Task input:

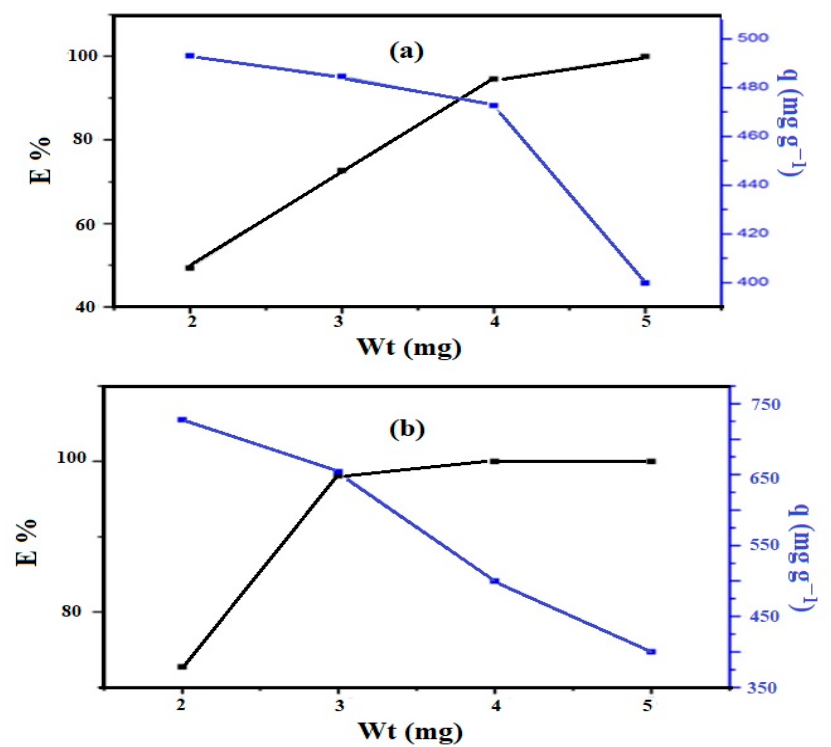
Figure 11. Removal efficiency and adsorption capacity against weight (mg) of ( a ) Si-IL and ( b ) Fe 3 O 4 -Si-IL (at constant room temperature using 20 mL of 100 mg L − 1 of Congo red (CR)).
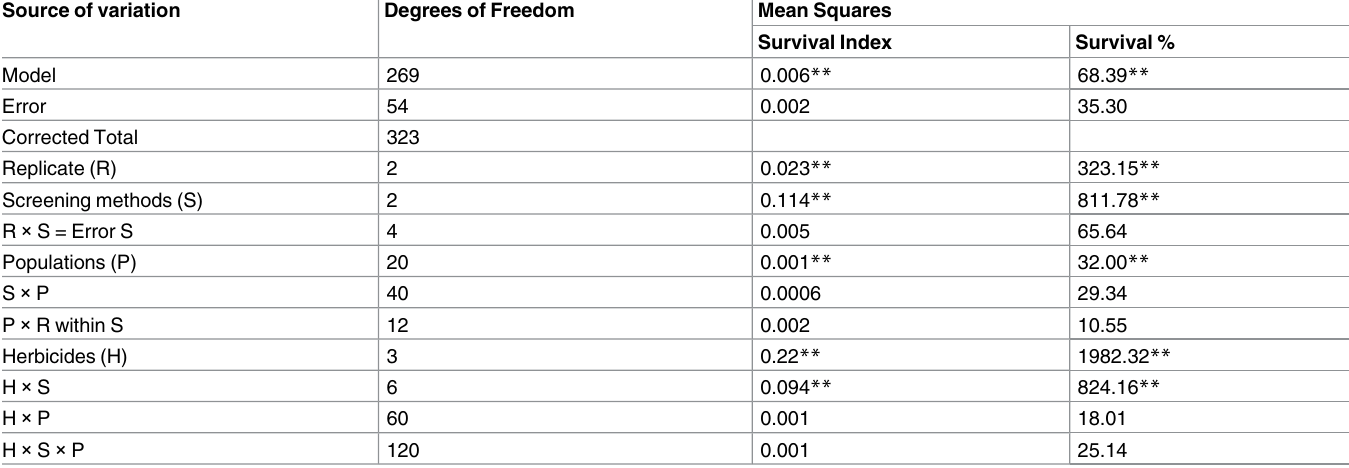
Table 4. Analysis of variancefor survival index and survival % of 21 populations of lentil screenedthrough different methods against different doses of herbicides. Source of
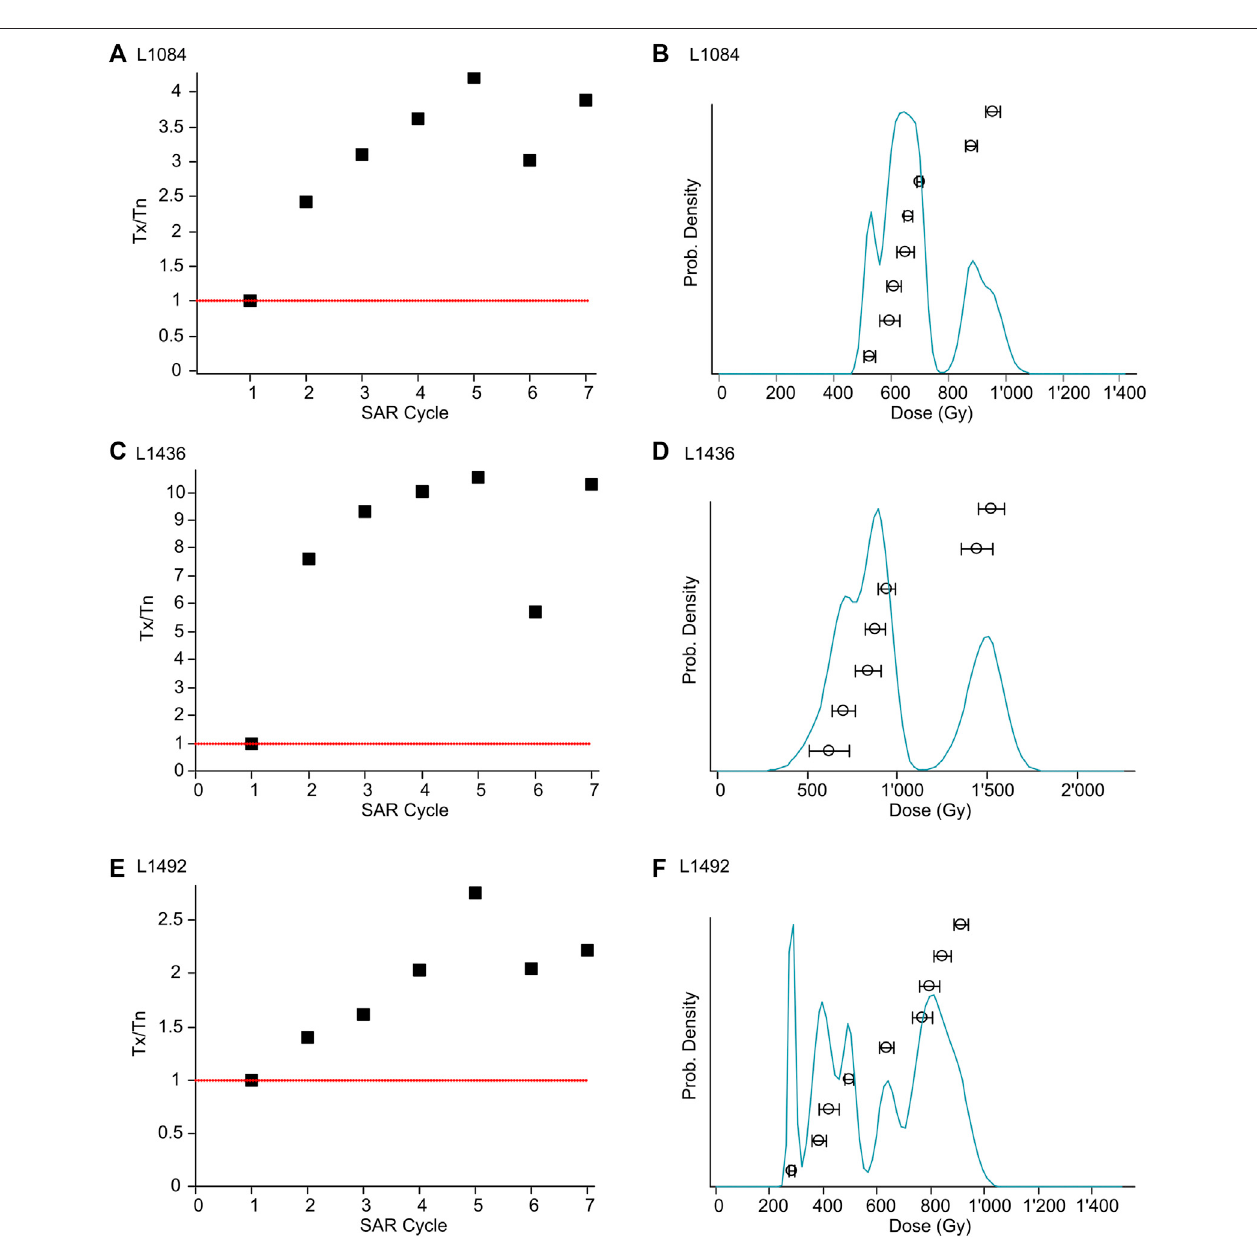
FIGURE 4 | Sensitivity changes over each SAR cycle and TT-OSL De distributions of representative samples AVA01E (L1084 - A,B ), AVA22A (L1436 - C,D ), and 155814 (L1492 - E,F ).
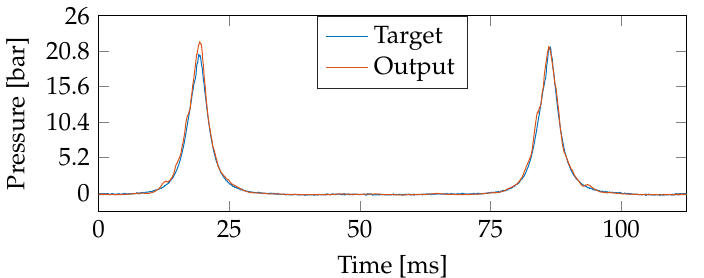
Figure 7. Time courses of the TDNN prediction for an unseen test subset. The target and output pressure prediction are presented for the following set-up: engine running at 2400 RPM with 0.45 BMEP load. The time delay is fixed as 100 ms.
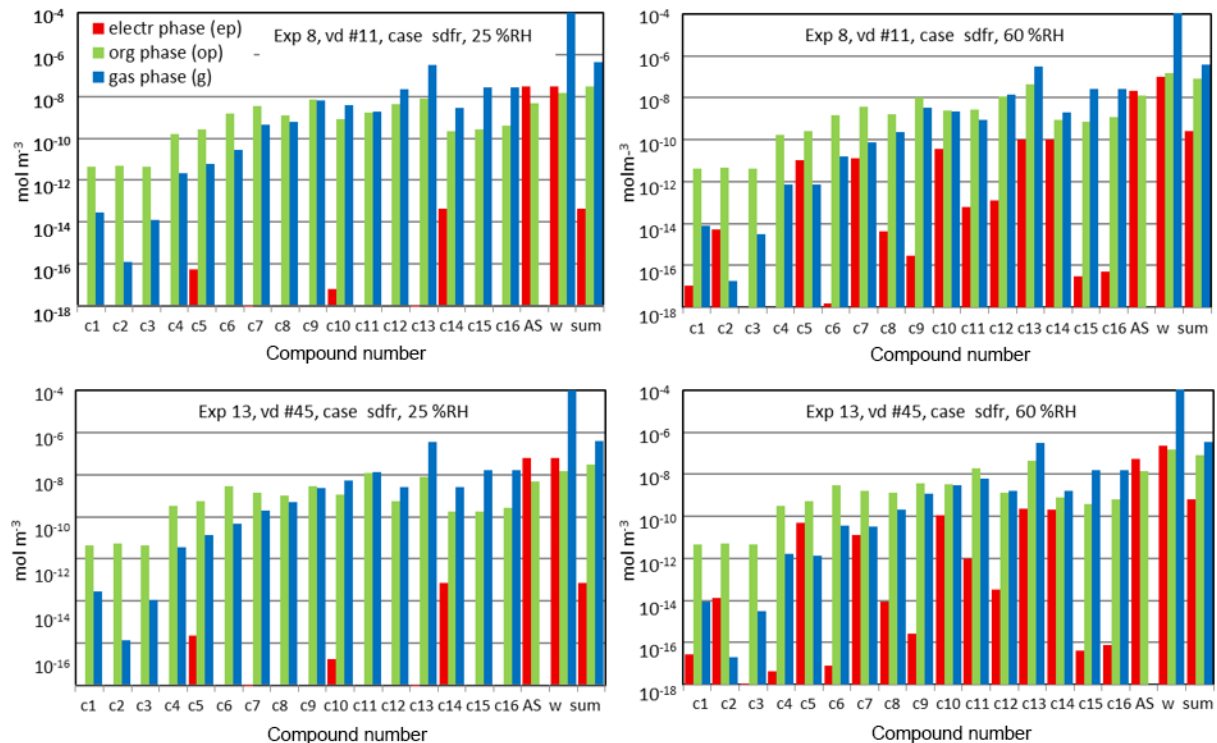
Figure 9. Equilibrium phase partitioning (molm − 3 ) for case sdfr between gas phase, electrolyte phase, and organic phase at low RH (25%) and at high RH (60%) for experiment 8, volatility distribution 11 (upper panels) and experiment 13, volatility distribution 45 (lower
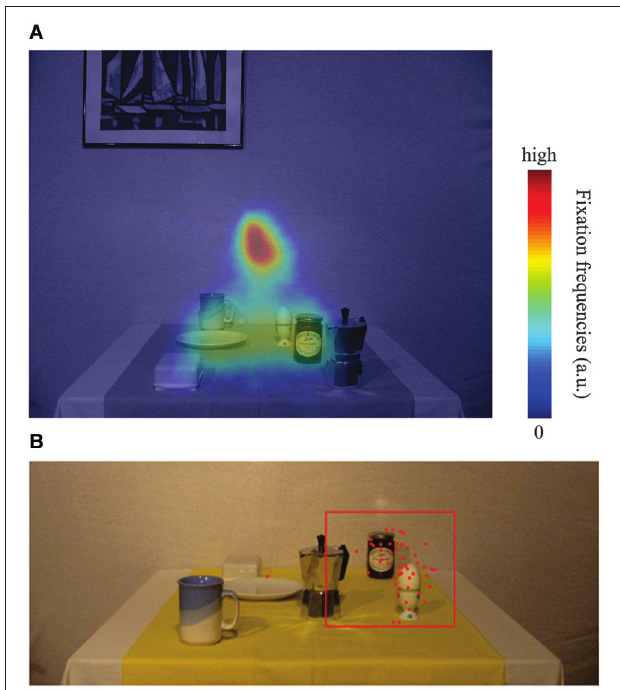
FIGURE 3 | (A) Heatmap of relative fixation frequency during the encoding phase plotted against an example encoding image. Blue colors denote few or no fixations, whereas red colors denote many fixations in that region. (B) Typical example plot of reaching endpoint towards the egg in one of the 18 configurations. Red dots are reaching endpoints from individual trials (local + global). The red square represents the outlier criterion of 2.5 SD relative to the mean reach endpoint in the control condition. All data within the red square have been considered for data analysis, data points outside have been treated as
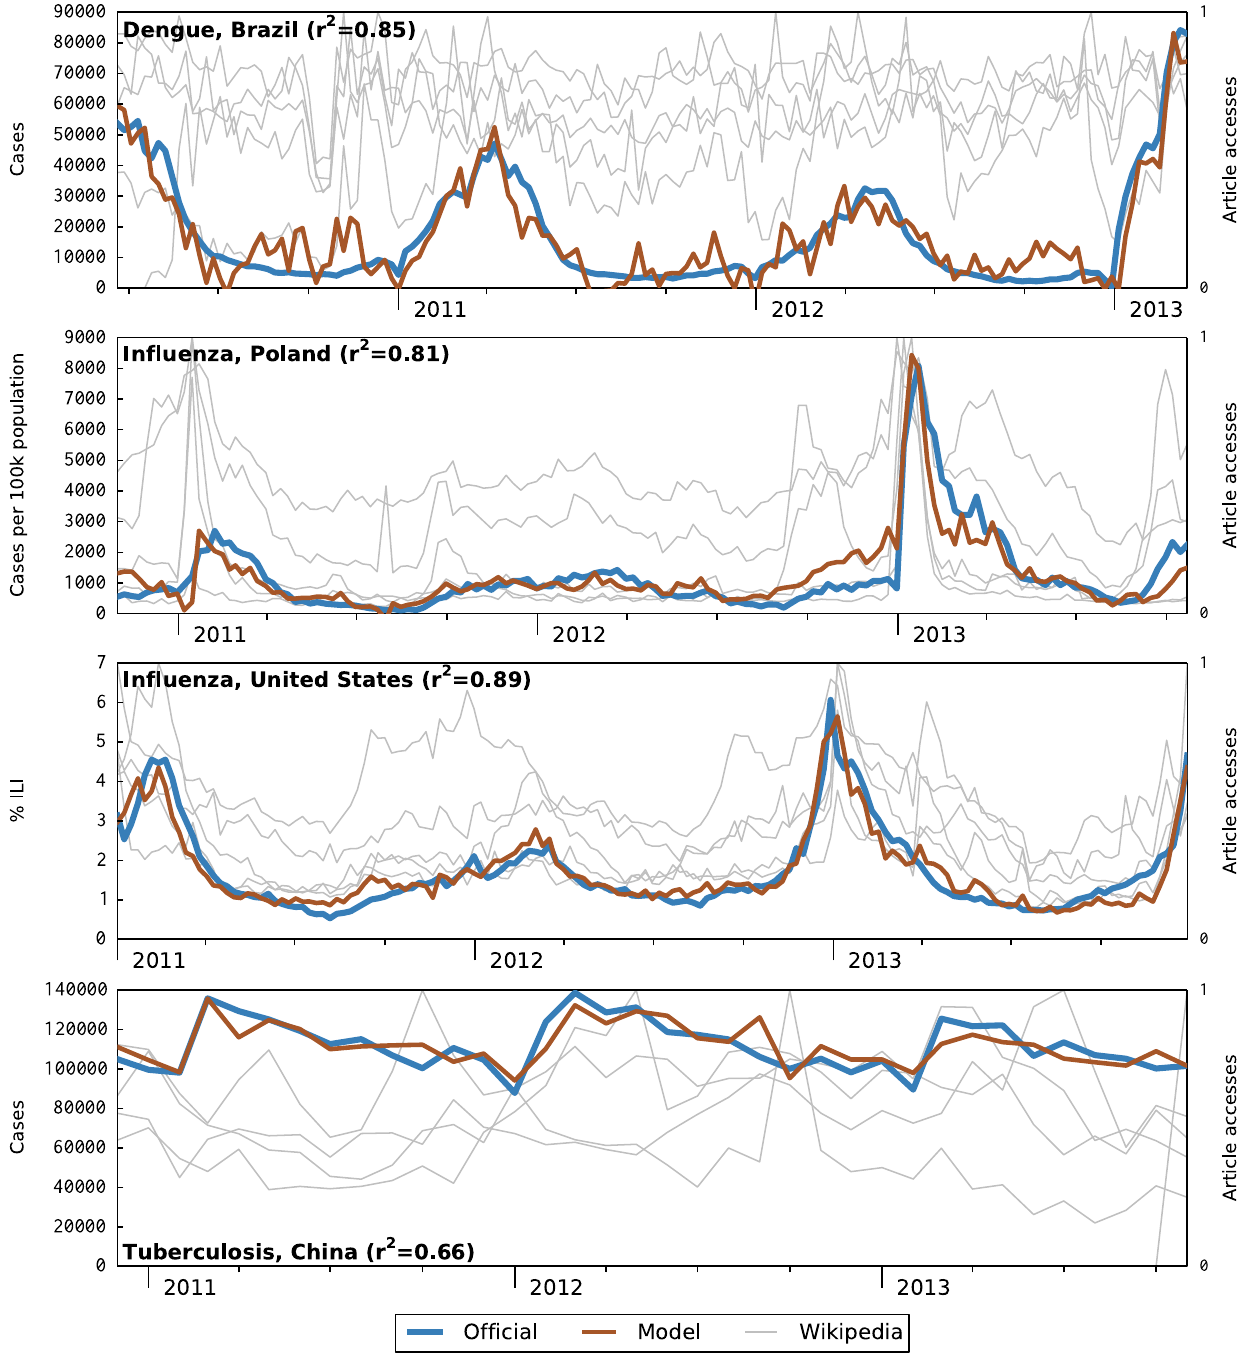
Figure 1. Selected successful model nowcasts. These graphs show official epidemiological data and nowcast model estimate (left Y axis) with traffic to the five most-correlated Wikipedia articles (right Y axis) over the 3 year study periods. The Wikipedia time series are individually self- normalized. Graphs for the four remaining successful contexts (dengue in Thailand, influenza in Japan, influenza in Thailand, and tuberculosis in Thailand) are included in the supplemental data file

What you are asked to do:
Your answer should be the lines of the records that include the word "over".

Answer for the task:
FIGURE 4 | Sensitivity changes over each SAR cycle and TT-OSL De distributions of representative samples AVA01E (L1084 - A,B ), AVA22A (L1436 - C,D ), and 155814 (L1492 - E,F ).
Figure 1. Selected successful model nowcasts. These graphs show official epidemiological data and nowcast model estimate (left Y axis) with traffic to the five most-correlated Wikipedia articles (right Y axis) over the 3 year study periods. The Wikipedia time series are individually self- normalized. Graphs for the four remaining successful contexts (dengue in Thailand, influenza in Japan, influenza in Thailand, and tuberculosis in Thailand) are included in the supplemental data file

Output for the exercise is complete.